The Texas Court of Criminal Appeals, in Ramos v. State, 419 S.W.2d 359 (Tex.Cr.App.1967), stated the applicable rule with respect to personal opinion given by the prosecution in final argument:
It is well-settled that the prosecutor can argue his opinions concerning issues in the case to the jury so long as the opinions are based on evidence in the record, and not as constituting unsworn testimony. Van Skike v. State, Tex.Cr.App., 388 S.W.2d 716 (1965); Johns v. State, 157 Tex.Cr.R. 401, 249 S.W.2d 61 (1952); Vineyard v. State [96 Tex.Cr.R. 401, 257 S.W. 548], supra.
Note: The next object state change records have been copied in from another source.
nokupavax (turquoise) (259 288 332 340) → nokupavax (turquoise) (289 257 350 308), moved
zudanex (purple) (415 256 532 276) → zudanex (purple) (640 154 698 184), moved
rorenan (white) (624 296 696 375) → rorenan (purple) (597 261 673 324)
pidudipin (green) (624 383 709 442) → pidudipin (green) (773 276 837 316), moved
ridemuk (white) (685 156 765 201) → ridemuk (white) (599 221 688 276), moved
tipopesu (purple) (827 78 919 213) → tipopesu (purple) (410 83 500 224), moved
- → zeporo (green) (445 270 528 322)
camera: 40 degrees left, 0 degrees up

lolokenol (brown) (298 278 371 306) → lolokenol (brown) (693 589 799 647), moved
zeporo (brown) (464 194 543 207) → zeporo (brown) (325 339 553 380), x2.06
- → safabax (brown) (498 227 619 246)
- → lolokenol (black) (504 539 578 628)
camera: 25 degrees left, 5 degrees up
It is settled that the approved general areas of jury argument, .within which all proper arguments must fall are: (1) summation of the evidence: (2) reasonable deduction from the evidence; (3) answer to argument of opposing counsel; and, (4) plea for law enforcement. Dunbar v. State, 551 S.W.2d 382 (Tex.Cr.App.1977); Alejandro v. State, 493 S.W.2d 230 (Tex. Cr.App.1973). Even when an argument exceeds the permissible bounds of the above areas, such will not constitute reversible error unless, in light of the record as a whole, the argument is extreme or manifestly improper, violative of a mandatory statute or injects new facts, harmful to the accused into the trial proceeding. Kerns v. State, 550 S.W.2d 91 (Tex.Cr.App.1977); Thompson v. State, 480 S.W.2d 624 (Tex.Cr.App.1972).
We view these two arguments as the prosecutor’s deductive opinion of the evidence, based on an analysis of the evidence introduced at trial. Therefore, we hold that appellant was not denied effective assistance of counsel in this regard. Appellant’s second ground of error is thus overruled.
The judgment of the trial court is affirmed.